The last passageway is the clavipectoral triangle, which is an opening in the anterior wall of the axilla. It is bounded by the pectoralis major, deltoid, and clavicle. The cephalic vein enters the axilla via this triangle, while the medial and lateral pectoral nerves leave.
Thoracic Outlet Syndrome
The apex of the axilla region is an opening between the clavicle, first rib and the scapula. In this apex, the vessels and nerves may become compressed between the bones – this is called thoracic outlet syndrome.
Common causes of thoracic outlet syndrome include:
- Trauma – e.g. fractured clavicle.
- Repetitive movements – seen commonly in occupations that require lifting of the arms.

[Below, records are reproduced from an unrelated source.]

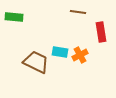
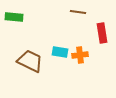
red rectangle: moved 1 px right, 1 px down
orange cross: rotated 21 degrees clockwise
brown trapezoid: moved 6 px left, 1 px up
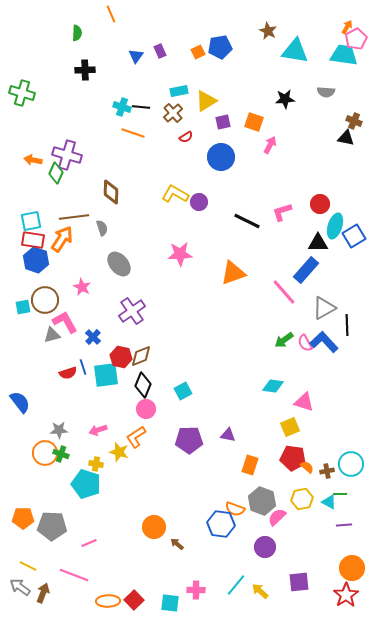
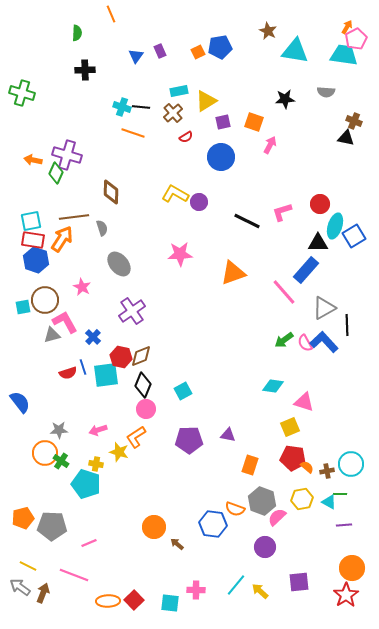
green cross at (61, 454): moved 7 px down; rotated 14 degrees clockwise
orange pentagon at (23, 518): rotated 15 degrees counterclockwise
blue hexagon at (221, 524): moved 8 px left
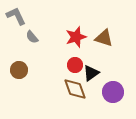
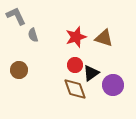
gray semicircle: moved 1 px right, 2 px up; rotated 24 degrees clockwise
purple circle: moved 7 px up
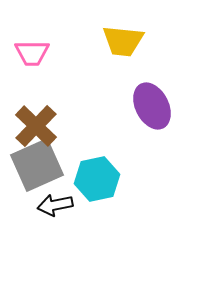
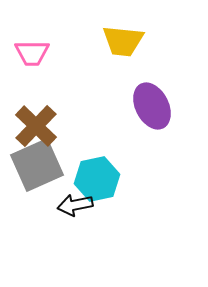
black arrow: moved 20 px right
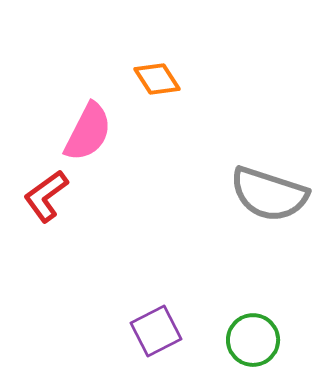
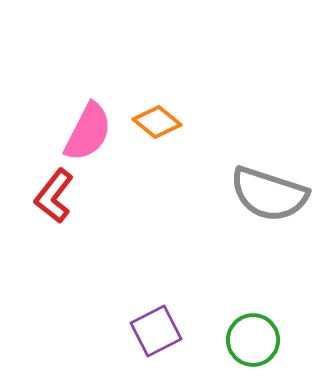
orange diamond: moved 43 px down; rotated 18 degrees counterclockwise
red L-shape: moved 8 px right; rotated 16 degrees counterclockwise
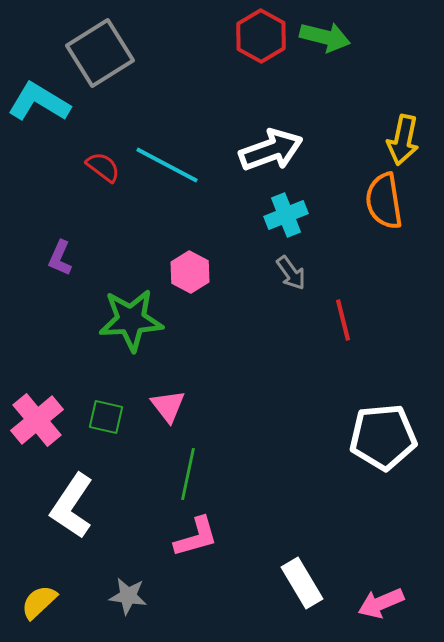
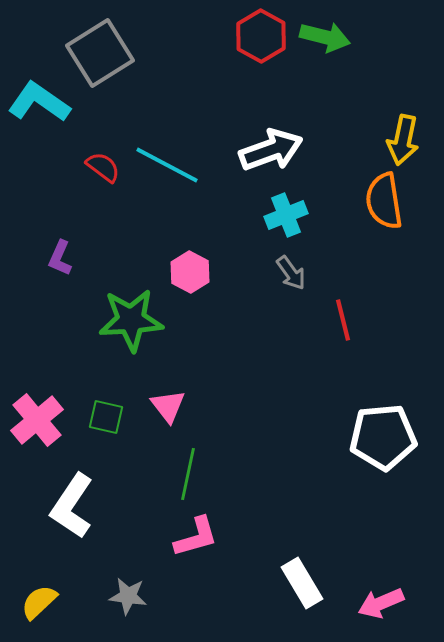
cyan L-shape: rotated 4 degrees clockwise
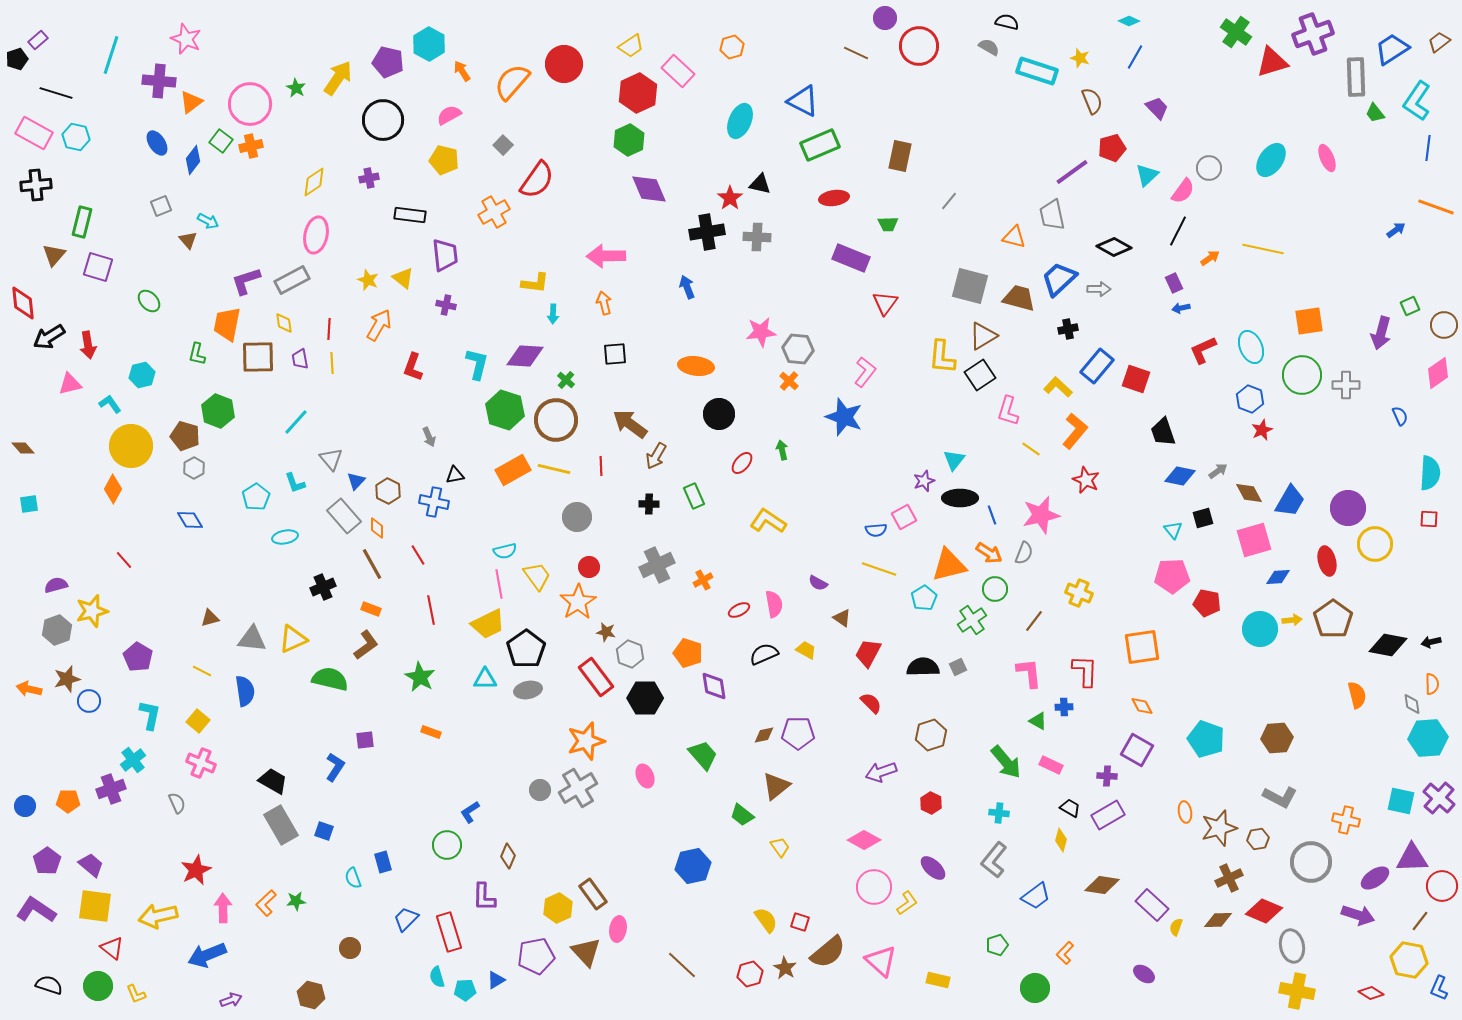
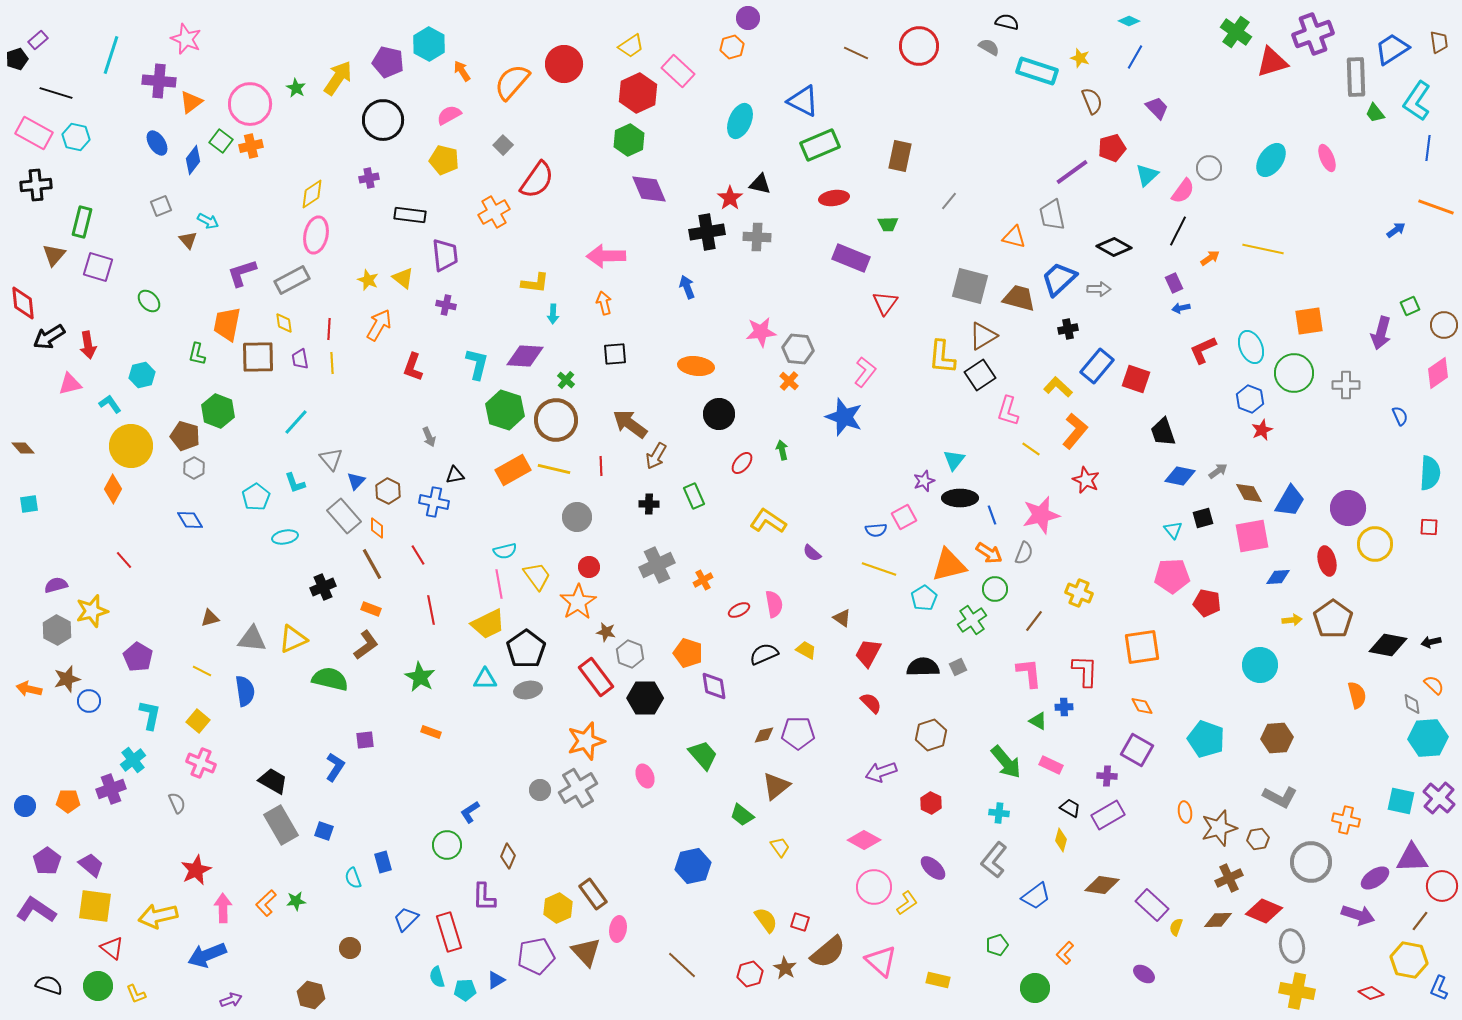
purple circle at (885, 18): moved 137 px left
brown trapezoid at (1439, 42): rotated 120 degrees clockwise
yellow diamond at (314, 182): moved 2 px left, 12 px down
purple L-shape at (246, 281): moved 4 px left, 8 px up
green circle at (1302, 375): moved 8 px left, 2 px up
red square at (1429, 519): moved 8 px down
pink square at (1254, 540): moved 2 px left, 4 px up; rotated 6 degrees clockwise
purple semicircle at (818, 583): moved 6 px left, 30 px up; rotated 12 degrees clockwise
cyan circle at (1260, 629): moved 36 px down
gray hexagon at (57, 630): rotated 12 degrees counterclockwise
orange semicircle at (1432, 684): moved 2 px right, 1 px down; rotated 45 degrees counterclockwise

- Cervical rib – an extra rib which arises from the seventh cervical vertebra.
It often presents with pain in the affected limb (the distribution of pain is dependent on which nerve is compressed), tingling, muscle weakness and discolouration.
Lymph Node Biopsy
Approximately 75% of lymph from the breast drains into the axilla lymph nodes, so can be biopsied if breast cancer is suspected.
If breast cancer is confirmed, the axillary nodes may need to be removed to prevent the cancer spreading. This is known as axillary clearance. During this procedure, the long thoracic nerve may become damaged, resulting in winged scapula.